Vasospasm after subarachnoid hemorrhage – This occurs when a blood vessel contracts, causing less blood flow. Cerebral (brain) vasospasm may occur after an operation for a bleed between the brain and thin tissue covering the brain (subarachnoid hemorrhage). This type of vasospasm increases the risk of an ischemic stroke. Vasospasm typically occurs 4-10 days after subarachnoid hemorrhage.
Reversible cerebral vasoconstriction syndromes – A condition in which the arteries of the brain develop vasospasm without a clear cause.
Radiation-induced vasculopathy – Radiation treatment for cancers of the head and neck may lead to delayed toxicity to the nervous system.
Moyamoya disease – A rare disease of the carotid arteries in which they progressively narrow and potentially close, resulting in ischemic or hemorrhagic stroke.
Fabry disease – A rare genetic disease that causes lipid deposits in the inner lining of blood vessels.
Inflammatory blood vessel disorders
Isolated angitis of the central nervous system – A rare form of inflammatory blood vessel disease that affects the brain and spinal cord; no other blood vessels appear to be affected. Symptoms may include headache, seizure, stroke and degenerative brain disease.
Temporal (giant cell) arteritis – A systemic inflammatory disorder of the blood vessels. The most serious complication of GCA is permanent blindness. It’s twice as common in women, but still rare.
Cerebral vasculitis related to infection – Several infectious diseases may cause inflammation of cerebral blood vessels, including meningovascular syphilis, tuberculous meningitis, other bacterial meningitis, fungal meningoencephalitides, neurocysticercosis, varicella-zoster virus encephalitis, HIV and hepatitis C virus.

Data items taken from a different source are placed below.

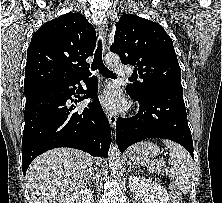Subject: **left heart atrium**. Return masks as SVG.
Instances as JSON below:
<instances>
[{"label": "left heart atrium", "instance_id": "1", "mask_svg": "<svg viewBox=\"0 0 222 203\" xmlns=\"http://www.w3.org/2000/svg\"><path fill=\"white\" fill-rule=\"evenodd\" d=\"M101 101L110 109H118L121 106V100L115 89H107L101 96Z\"/></svg>", "mask_w": 222, "mask_h": 203}]
</instances>
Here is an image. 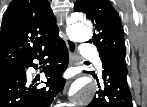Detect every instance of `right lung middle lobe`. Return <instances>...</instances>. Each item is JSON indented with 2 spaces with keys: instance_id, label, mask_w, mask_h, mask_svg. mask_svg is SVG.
I'll use <instances>...</instances> for the list:
<instances>
[{
  "instance_id": "right-lung-middle-lobe-1",
  "label": "right lung middle lobe",
  "mask_w": 147,
  "mask_h": 107,
  "mask_svg": "<svg viewBox=\"0 0 147 107\" xmlns=\"http://www.w3.org/2000/svg\"><path fill=\"white\" fill-rule=\"evenodd\" d=\"M19 67H12V68H6V69H0V78L5 76L6 74L18 69Z\"/></svg>"
}]
</instances>
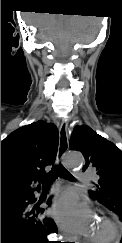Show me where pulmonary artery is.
<instances>
[{
  "instance_id": "e3ab8cb5",
  "label": "pulmonary artery",
  "mask_w": 122,
  "mask_h": 243,
  "mask_svg": "<svg viewBox=\"0 0 122 243\" xmlns=\"http://www.w3.org/2000/svg\"><path fill=\"white\" fill-rule=\"evenodd\" d=\"M77 174L80 182H86L93 179V174L91 172H78Z\"/></svg>"
}]
</instances>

Generally, treating the underlying cause reduces the cerebrovascular inflammation.
Cerebral vasculitis related to toxins – Cocaine, amphetamines, heroin, LSD and glue sniffing inflame the cerebral blood vessels.
Cerebral vasculitis related to neoplasms – Diseases of the arteries may rarely complicate systemic tumors. Meningitis caused by cancer or lymphoma may affect the small and middle-sized intracranial arteries.
Ischemic stroke may be associated with hereditary and acquired blood clotting disorders. These are uncommon.
Sickle cell disease (also called sickle cell anemia) – A genetic disorder that causes abnormal hemoglobin (the substance in red blood cells that carries oxygen to all the body’s organs). This is the most common inherited blood disorder in the U.S., affecting more than 1,000 babies born in the U.S. each year. All newborns in the U.S. are screened for it at birth with a simple heel prick blood test.
Migraine-related stroke – Migraine is associated with abnormalities of platelet, coagulation and blood vessel inner lining function. Migraine with aura is associated with an increased risk for ischemic and hemorrhagic stroke in women, especially those under age 55. Data are insufficient to recommend specific strategies to treat migraine while lowering stroke risk. However, because of the association between migraine frequency and stroke risk, guidelines support treatments to reduce migraine frequency. Quitting smoking is strongly recommended for women with migraine headaches with aura.
Cerebral venous thrombosis – CVT is a rare cause of stroke. In children, it’s related to infections such as sinusitis, tonsillitis or pharyngitis, and requires immediate antibiotics. In adults, most cases are related to contraceptives, severe dehydration, malignancy and conditions that cause blood cells to grow abnormally in the bone marrow. The underlying disorder must be treated first. Many adult cases are related to pregnancy and are treated after the delivery of the child. Guidelines recommend screening, testing for prothrombotic conditions and anticoagulation for women with CVT.